Dataset rows
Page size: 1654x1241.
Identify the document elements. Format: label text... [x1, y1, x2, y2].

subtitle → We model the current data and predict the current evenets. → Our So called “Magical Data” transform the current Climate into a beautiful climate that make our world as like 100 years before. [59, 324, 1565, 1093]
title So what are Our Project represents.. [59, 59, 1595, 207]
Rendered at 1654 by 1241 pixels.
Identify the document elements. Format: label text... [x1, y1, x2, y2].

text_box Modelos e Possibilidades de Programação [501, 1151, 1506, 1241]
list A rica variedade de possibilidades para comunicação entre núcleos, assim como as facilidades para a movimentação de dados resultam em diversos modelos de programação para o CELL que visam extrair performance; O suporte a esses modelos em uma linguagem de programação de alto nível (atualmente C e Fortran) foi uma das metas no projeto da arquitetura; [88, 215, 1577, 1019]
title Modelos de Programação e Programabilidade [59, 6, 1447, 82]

Aim of the exercise »
Render each line of the data above as a JSON list of strings, with one string per line and blank lines omitted.

Answer to this problem »
[
  "Page size: 1654x1241.",
  "Identify the document elements. Format: label text... [x1, y1, x2, y2].",
  "subtitle → We model the current data and predict the current evenets. → Our So called “Magical Data” transform the current Climate into a beautiful climate that make our world as like 100 years before. [59, 324, 1565, 1093]",
  "title So what are Our Project represents.. [59, 59, 1595, 207]",
  "Rendered at 1654 by 1241 pixels.",
  "Identify the document elements. Format: label text... [x1, y1, x2, y2].",
  "text_box Modelos e Possibilidades de Programação [501, 1151, 1506, 1241]",
  "list A rica variedade de possibilidades para comunicação entre núcleos, assim como as facilidades para a movimentação de dados resultam em diversos modelos de programação para o CELL que visam extrair performance; O suporte a esses modelos em uma linguagem de programação de alto nível (atualmente C e Fortran) foi uma das metas no projeto da arquitetura; [88, 215, 1577, 1019]",
  "title Modelos de Programação e Programabilidade [59, 6, 1447, 82]"
]